◆ **Trecho**:
- - -

Esse cenário de trabalho abre brechas para a precarização ainda maior das relações de trabalho docentes, já que vemos que as atribuições docentes são cada vez mais flexibilizadas a ponto de, além das questões pedagógicas (propriamente ditas e de secretaria), terem que realizar outras tantas atividades, como envio de mensagens via redes sociais (em horários que extrapolam a sua carga de trabalho) individualmente ou em grupos pequenos, usando-se de ferramentas privadas. Nesse sentido, a vida privada (que, em geral, se desdobra em dupla ou tripla jornada de trabalho) se enreda à vida profissional, sendo que nem todos os profissionais têm condições adequadas para a realização das atividades docentes em casa.
Tal flexibilização deve ser ampla e profundamente debatida, tendo em vista que tem fragmentado o trabalho docente, limitando-o meramente ao “dar aula”, sem se levar em consideração o tempo de planejamento e capacitação para dedicação à essa nova modalidade de ensino.

- - -

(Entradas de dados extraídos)

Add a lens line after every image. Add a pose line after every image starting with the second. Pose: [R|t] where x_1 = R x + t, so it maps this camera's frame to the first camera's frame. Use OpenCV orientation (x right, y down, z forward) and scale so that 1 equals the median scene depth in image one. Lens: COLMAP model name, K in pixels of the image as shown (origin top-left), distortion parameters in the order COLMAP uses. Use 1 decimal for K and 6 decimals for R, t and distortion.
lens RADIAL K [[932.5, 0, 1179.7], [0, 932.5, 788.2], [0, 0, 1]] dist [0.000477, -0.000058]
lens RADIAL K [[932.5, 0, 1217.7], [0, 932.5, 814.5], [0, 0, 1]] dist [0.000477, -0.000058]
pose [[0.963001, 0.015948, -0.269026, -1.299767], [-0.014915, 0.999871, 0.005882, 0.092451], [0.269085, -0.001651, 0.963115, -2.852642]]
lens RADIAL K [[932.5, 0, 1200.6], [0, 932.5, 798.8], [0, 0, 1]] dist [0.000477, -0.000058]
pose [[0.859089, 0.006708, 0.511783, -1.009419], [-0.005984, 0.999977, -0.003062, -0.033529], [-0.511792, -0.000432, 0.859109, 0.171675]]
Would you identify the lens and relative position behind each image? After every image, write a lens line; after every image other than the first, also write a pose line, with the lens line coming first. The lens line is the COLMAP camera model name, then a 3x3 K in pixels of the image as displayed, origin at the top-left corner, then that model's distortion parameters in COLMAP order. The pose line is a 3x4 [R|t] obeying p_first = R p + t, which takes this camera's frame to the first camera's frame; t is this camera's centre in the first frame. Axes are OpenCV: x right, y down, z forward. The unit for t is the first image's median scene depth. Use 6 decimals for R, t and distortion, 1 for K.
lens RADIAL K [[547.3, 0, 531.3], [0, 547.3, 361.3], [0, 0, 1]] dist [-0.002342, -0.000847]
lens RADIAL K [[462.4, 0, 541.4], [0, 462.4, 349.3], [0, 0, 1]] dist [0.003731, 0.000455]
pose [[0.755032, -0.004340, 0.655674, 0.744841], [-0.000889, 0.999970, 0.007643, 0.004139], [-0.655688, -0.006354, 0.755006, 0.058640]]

- - -

◆ **Tarefa 1**:
Transcreva todas as passagens que aparecem entre parênteses no trecho sobre o trabalho docente.
◆ **Tarefa 2**:
Escreva a continuação do trecho sobre o trabalho docente, começando logo depois da sua última frase.
Os registros não são usados em nenhum momento aqui.

◆ **Resposta final 1**:
- (propriamente ditas e de secretaria)
- (em horários que extrapolam a sua carga de trabalho)
- (que, em geral, se desdobra em dupla ou tripla jornada de trabalho)

◆ **Resposta final 2**:
De outro modo, temos presenciado, no ensino superior, debates por parte de associações de docentes que questionam o modo como o ensino à distância quer ser praticado. Por se tratarem de discussões epistemológicas importantes, trago-as aqui. Esse movimento alega que a educação pública superior tem o dever de pensar para além de questões pragmáticas, como cumprimento de calendário acadêmico ou mero controle do trabalho docente. A ANDES (Sindicato nacional dos docentes das instituições de ensino superior) vem denunciando a instituição do ensino à distância no ensino superior, uma vez que ele tem aprofundado desigualdades sociais, em nome da submissão ao capitalismo flexível no trabalho docente.
Há questões mais amplas que devem ser discutidas e que subjazem o ensino à distância. No Brasil, sabemos que a implementação da educação à distância tem como interesse primeiro a redução de custos, a privatização dos processos de ensino-aprendizagem, o que provoca a precarização das relações de trabalho, já que aumenta exponencialmente as atribuições docentes do professor. Nesse processo, defende-se uma máxima de que modernizar o ensino é sinônimo de incorporar as últimas tecnologias do ensino no ensino remoto. O perigo de tal máxima é abrir uma brecha para se questionar a eficiência do ensino presencial, reduzindo-o a critérios de mensuração meritocráticos e produtivistas, sem necessariamente se considerar os processos humanos e sociais envolvidos na relação de aprendizagem humana. E valorar as relações sociais, a solidariedade, tendo um olhar humanizado para os problemas da vida do aluno não é ultrapassado nem antiquado, como essa máxima pretende defender. Em última instância, podemos cair num discurso muito perigoso de contrapor o ensino presencial ao remoto (EAD), o que despolitiza as políticas educacionais para pensar a qualidade do ensino público.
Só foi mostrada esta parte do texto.